Que la prière soit sur vous, ô envoyé de Dieu.
Aujourd’hui pour se marier, de l’argent il faut assez.
J’ai très longtemps travaillé chez Abdeljebbar.
J’arrachais la pierre et criblais le sable de la rivière.
J’y ai travaillé à m'épuiser, j’ai collecté et amassé de l’argent.
L’argent est arrivé avec l'âge de raison.
Un jour étant dans la montagne,
J’ai entendu le bruit d'une fête de femmes.
Je me suis mis à allonger le pas.
Je me suis dirigé vers la fête pour y faire un choix.

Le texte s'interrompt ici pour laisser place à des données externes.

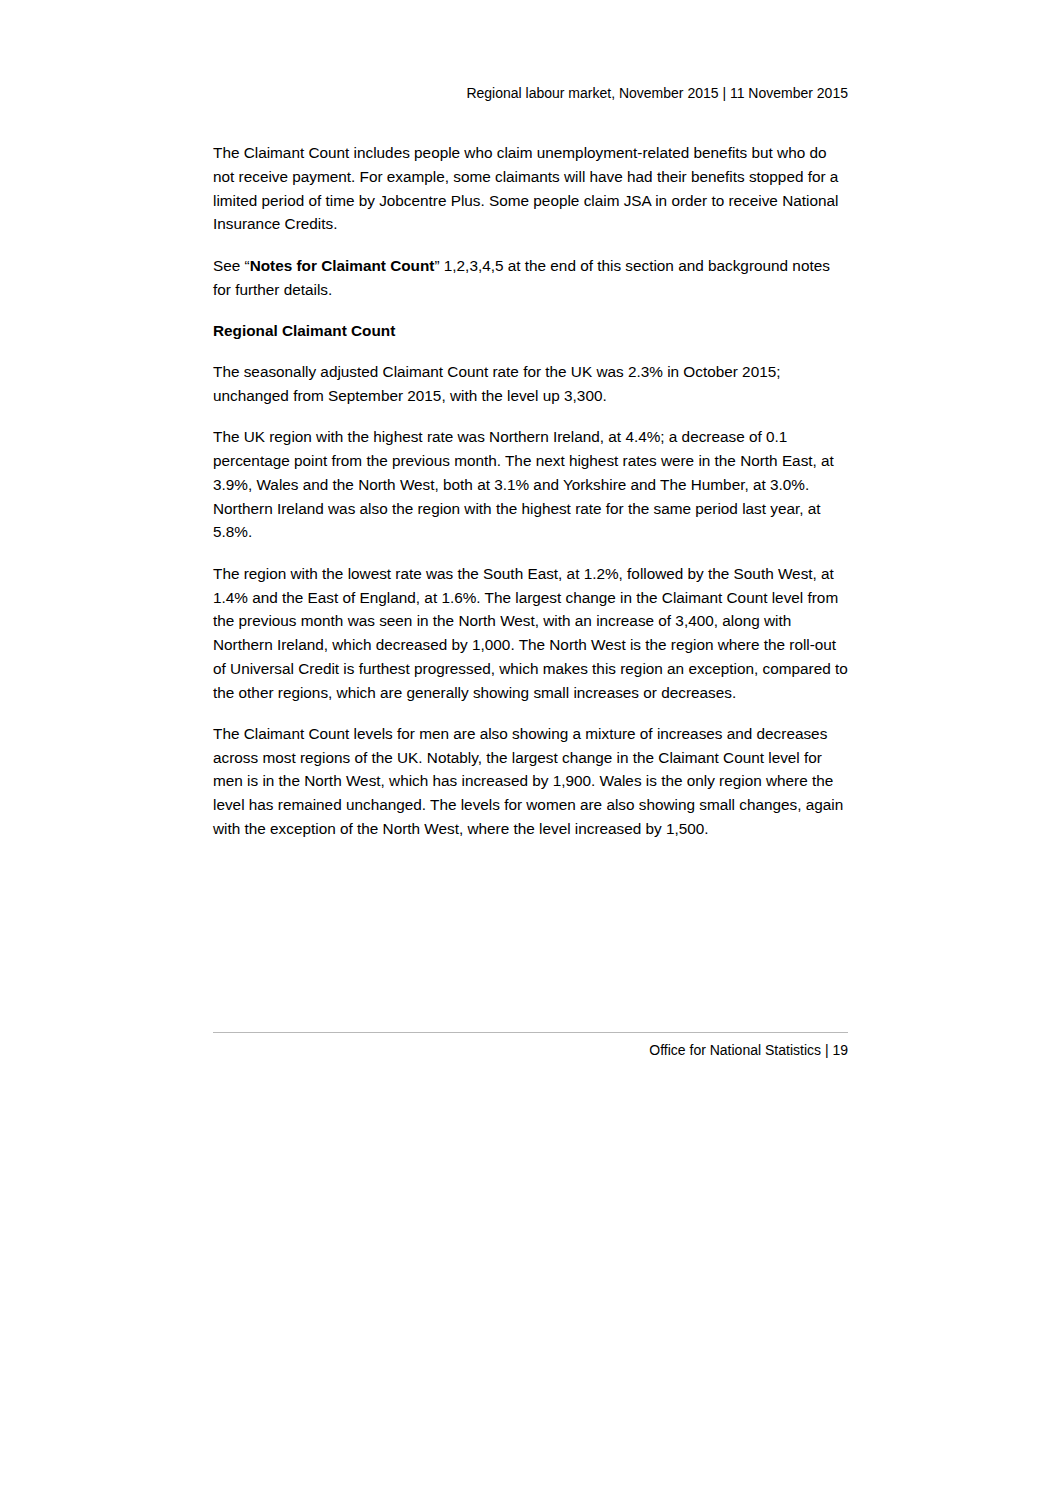Regional labour market, November 2015 | 11 November 2015
The Claimant Count includes people who claim unemployment-related benefits but who do not receive payment. For example, some claimants will have had their benefits stopped for a limited period of time by Jobcentre Plus. Some people claim JSA in order to receive National Insurance Credits.
See “Notes for Claimant Count” 1,2,3,4,5 at the end of this section and background notes for further details.
Regional Claimant Count
The seasonally adjusted Claimant Count rate for the UK was 2.3% in October 2015; unchanged from September 2015, with the level up 3,300.
The UK region with the highest rate was Northern Ireland, at 4.4%; a decrease of 0.1 percentage point from the previous month. The next highest rates were in the North East, at 3.9%, Wales and the North West, both at 3.1% and Yorkshire and The Humber, at 3.0%. Northern Ireland was also the region with the highest rate for the same period last year, at 5.8%.
The region with the lowest rate was the South East, at 1.2%, followed by the South West, at 1.4% and the East of England, at 1.6%. The largest change in the Claimant Count level from the previous month was seen in the North West, with an increase of 3,400, along with Northern Ireland, which decreased by 1,000. The North West is the region where the roll-out of Universal Credit is furthest progressed, which makes this region an exception, compared to the other regions, which are generally showing small increases or decreases.
The Claimant Count levels for men are also showing a mixture of increases and decreases across most regions of the UK. Notably, the largest change in the Claimant Count level for men is in the North West, which has increased by 1,900. Wales is the only region where the level has remained unchanged. The levels for women are also showing small changes, again with the exception of the North West, where the level increased by 1,500.
Office for National Statistics | 19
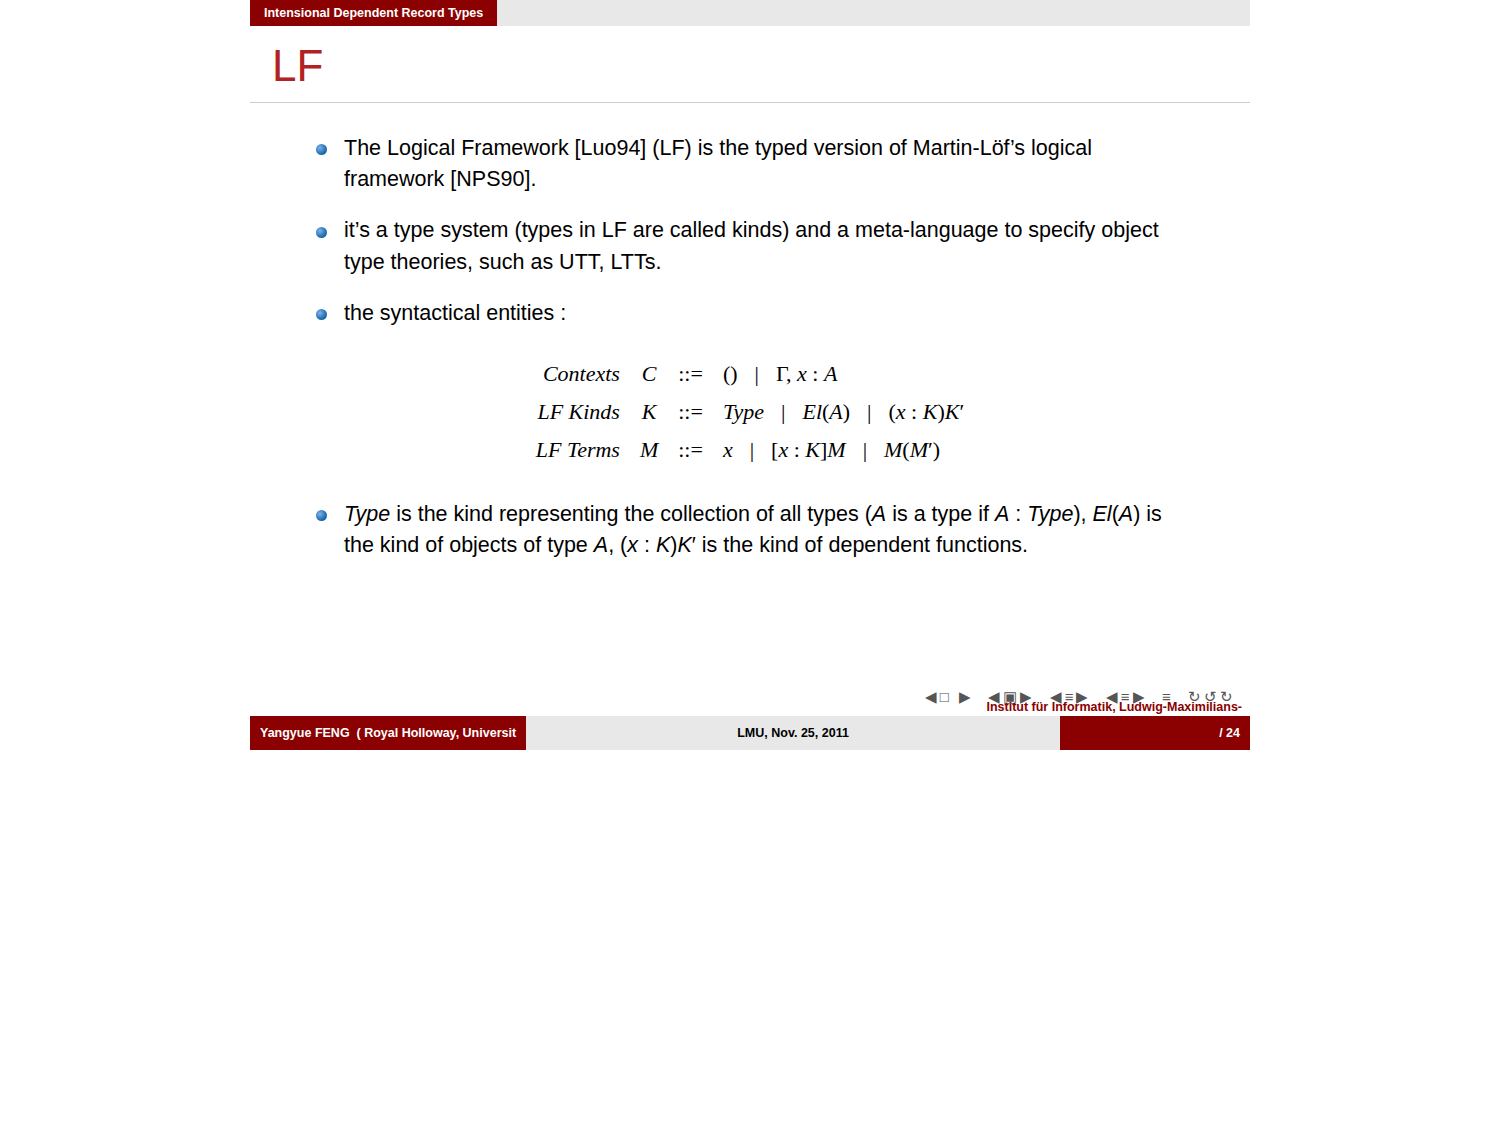Intensional Dependent Record Types
LF
The Logical Framework [Luo94] (LF) is the typed version of Martin-Löf’s logical framework [NPS90].
it’s a type system (types in LF are called kinds) and a meta-language to specify object type theories, such as UTT, LTTs.
the syntactical entities :
| Contexts | C | ::= | () / Γ, x : A |
| LF Kinds | K | ::= | Type / El ( A ) / ( x : K ) K ′ |
| LF Terms | M | ::= | x / [ x : K ] M / M ( M ′) |
Type is the kind representing the collection of all types (A is a type if A : Type), El(A) is the kind of objects of type A, (x : K)K′ is the kind of dependent functions.
◀□ ▶ ◀▣▶ ◀≡▶ ◀≡▶ ≡ ↻↺↻
Institut für Informatik, Ludwig-Maximilians-
Yangyue FENG ( Royal Holloway, Universit
LMU, Nov. 25, 2011
/ 24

Une [fille] rentre, une sort et une se voile,
L’une est laide, l’autre par ses habits est belle.
Celle-là est trapue, celle-ci n’a pas [de beaux] cheveux.
Celle-ci est belle mais je ne sais comment est sa famille.
J’ai envoyé une femme vers ma mère.
Elle [ma mère] est partie consulter la mère de la belle.
Elle est allée lui demander hospitalité
Et lui a dit : « Mon fils désire votre fille ! »
Dès la première entrevue, nous nous sommes accordés.
Je lui ai acheté un trousseau qui la couvrirait jusqu'aux cheveux.
Deux jours à peine et nous avons invité des gens.
De tous les habitants du ksar, personne n'est resté sans manger.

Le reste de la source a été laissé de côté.